**Page excerpt**.
Less code means less opportunity to introduce a bug, as long as the code is clean and makes sense.
Previous remarks:
int *ptr = declares an array of int. For an array of pointers to char, you want
char** ptr = (char**) calloc(spcCount+2, sizeof(char*));
The comment prior to that line also seems to indicate some confusion. There is no terminating null in your array of pointers, and you don't need to allocate space for one, so possibly spcCount+2 could be spcCount + 1.
This also is suspect:
while(ptr[k] != '\0')

Keypoint coordinate data
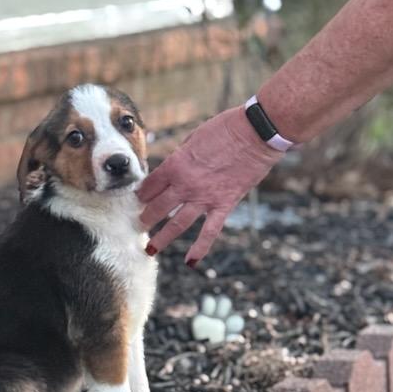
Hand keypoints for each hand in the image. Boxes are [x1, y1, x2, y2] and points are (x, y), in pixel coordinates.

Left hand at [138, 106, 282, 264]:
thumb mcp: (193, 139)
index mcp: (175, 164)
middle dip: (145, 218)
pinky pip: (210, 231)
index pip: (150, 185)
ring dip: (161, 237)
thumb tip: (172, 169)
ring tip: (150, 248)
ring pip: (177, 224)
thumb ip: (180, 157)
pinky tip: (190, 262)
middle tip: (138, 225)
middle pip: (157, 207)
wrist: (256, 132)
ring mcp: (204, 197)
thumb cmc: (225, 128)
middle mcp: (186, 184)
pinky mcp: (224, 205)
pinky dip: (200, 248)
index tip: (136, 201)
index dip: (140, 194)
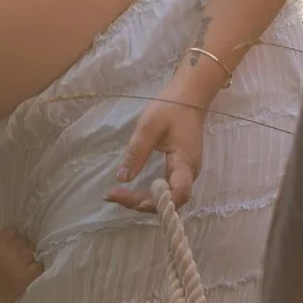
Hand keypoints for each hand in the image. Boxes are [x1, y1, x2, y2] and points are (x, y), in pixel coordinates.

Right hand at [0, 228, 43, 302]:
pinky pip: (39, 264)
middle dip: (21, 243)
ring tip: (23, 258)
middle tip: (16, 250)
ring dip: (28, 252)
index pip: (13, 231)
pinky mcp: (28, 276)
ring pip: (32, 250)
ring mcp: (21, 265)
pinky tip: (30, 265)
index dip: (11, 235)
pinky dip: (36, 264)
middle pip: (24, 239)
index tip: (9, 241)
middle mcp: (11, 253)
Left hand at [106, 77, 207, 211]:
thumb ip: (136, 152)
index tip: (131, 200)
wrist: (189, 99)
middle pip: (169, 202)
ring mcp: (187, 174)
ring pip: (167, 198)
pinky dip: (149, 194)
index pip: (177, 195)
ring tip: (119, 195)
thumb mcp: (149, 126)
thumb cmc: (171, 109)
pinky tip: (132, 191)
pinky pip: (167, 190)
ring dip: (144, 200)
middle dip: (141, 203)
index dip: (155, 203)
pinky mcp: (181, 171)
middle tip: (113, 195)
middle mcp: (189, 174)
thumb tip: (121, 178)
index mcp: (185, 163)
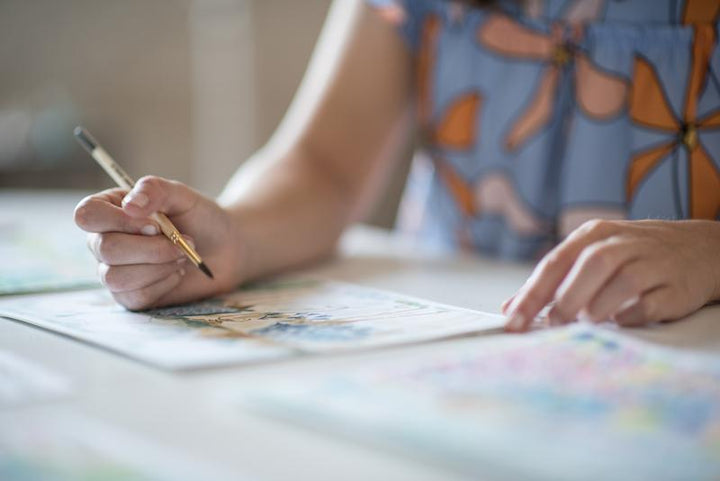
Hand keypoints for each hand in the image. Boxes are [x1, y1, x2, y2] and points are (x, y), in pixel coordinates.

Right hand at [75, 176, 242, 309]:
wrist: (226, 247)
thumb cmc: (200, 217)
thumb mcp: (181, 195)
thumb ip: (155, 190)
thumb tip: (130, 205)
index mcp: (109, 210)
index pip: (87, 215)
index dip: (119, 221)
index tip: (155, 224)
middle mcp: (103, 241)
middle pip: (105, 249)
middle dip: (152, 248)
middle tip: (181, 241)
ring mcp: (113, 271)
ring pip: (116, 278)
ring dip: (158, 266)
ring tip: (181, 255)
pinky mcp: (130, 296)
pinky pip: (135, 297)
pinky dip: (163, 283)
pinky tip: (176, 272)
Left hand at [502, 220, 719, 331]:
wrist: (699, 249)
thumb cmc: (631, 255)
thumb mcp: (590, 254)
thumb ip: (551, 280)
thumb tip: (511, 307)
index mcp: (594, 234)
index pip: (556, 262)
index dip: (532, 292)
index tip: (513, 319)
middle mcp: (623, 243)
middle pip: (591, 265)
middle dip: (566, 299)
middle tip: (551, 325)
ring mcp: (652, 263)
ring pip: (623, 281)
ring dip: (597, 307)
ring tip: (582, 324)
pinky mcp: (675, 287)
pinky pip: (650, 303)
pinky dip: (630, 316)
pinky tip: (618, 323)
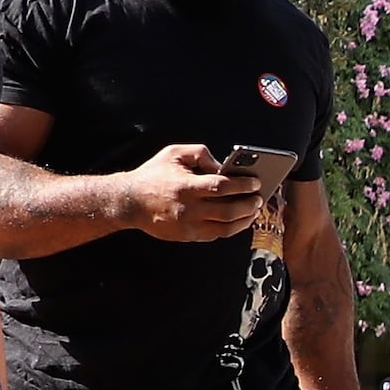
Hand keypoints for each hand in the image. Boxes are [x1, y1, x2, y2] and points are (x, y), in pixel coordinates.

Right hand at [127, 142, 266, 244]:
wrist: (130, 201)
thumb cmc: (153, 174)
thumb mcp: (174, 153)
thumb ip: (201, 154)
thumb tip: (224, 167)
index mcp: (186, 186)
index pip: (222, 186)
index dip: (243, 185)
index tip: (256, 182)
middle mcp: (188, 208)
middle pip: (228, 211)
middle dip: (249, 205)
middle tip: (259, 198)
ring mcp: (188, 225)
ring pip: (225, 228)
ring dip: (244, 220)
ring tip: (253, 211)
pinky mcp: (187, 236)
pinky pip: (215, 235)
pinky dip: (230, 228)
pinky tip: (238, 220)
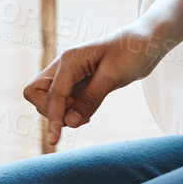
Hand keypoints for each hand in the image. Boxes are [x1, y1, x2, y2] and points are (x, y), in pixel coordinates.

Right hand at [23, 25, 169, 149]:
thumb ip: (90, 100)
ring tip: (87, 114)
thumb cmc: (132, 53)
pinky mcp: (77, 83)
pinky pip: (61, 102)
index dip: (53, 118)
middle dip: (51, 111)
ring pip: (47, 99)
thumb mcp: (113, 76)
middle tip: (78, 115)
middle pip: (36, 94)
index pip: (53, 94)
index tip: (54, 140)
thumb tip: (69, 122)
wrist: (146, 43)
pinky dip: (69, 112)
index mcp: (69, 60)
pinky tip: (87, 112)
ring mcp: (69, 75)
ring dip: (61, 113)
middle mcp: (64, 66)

**Prompt A**.
Using the C code review excerpt, answer each question, marking your answers (i), (ii), (iii):
(i) According to the opening sentence, what does less code mean, and on what condition?
(ii) Which line does the excerpt give for an array of pointers to char?
(iii) What does the excerpt say spcCount+2 could possibly be?
**Prompt B**. Summarize the C code review excerpt in two sentences.
**Prompt C**. Proceed with the C code review excerpt, picking up after its last line.

**Your response A**.
(i) Less code means less opportunity to introduce a bug, as long as the code is clean and makes sense.
(ii) char** ptr = (char**) calloc(spcCount+2, sizeof(char*));
(iii) spcCount + 1

**Your response B**. Less code means less opportunity to introduce a bug, as long as the code is clean and makes sense. An array of pointers to char calls for a char** declaration, and because the array has no terminating null, spcCount+2 could possibly be spcCount + 1; the loop condition while(ptr[k] != '\0') is also suspect.

**Your response C**.
It looks like it would work, given the way you used calloc (you do need spcCount+2 to make this work), but I would feel more secure writing something like this:
for (k = 0; k < ptrIndex; ++k)
I do not thing that is what caused the segfault, it just makes me a little uneasy to compare a pointer (ptr[k]) with \0 (which you would normally compare against a char).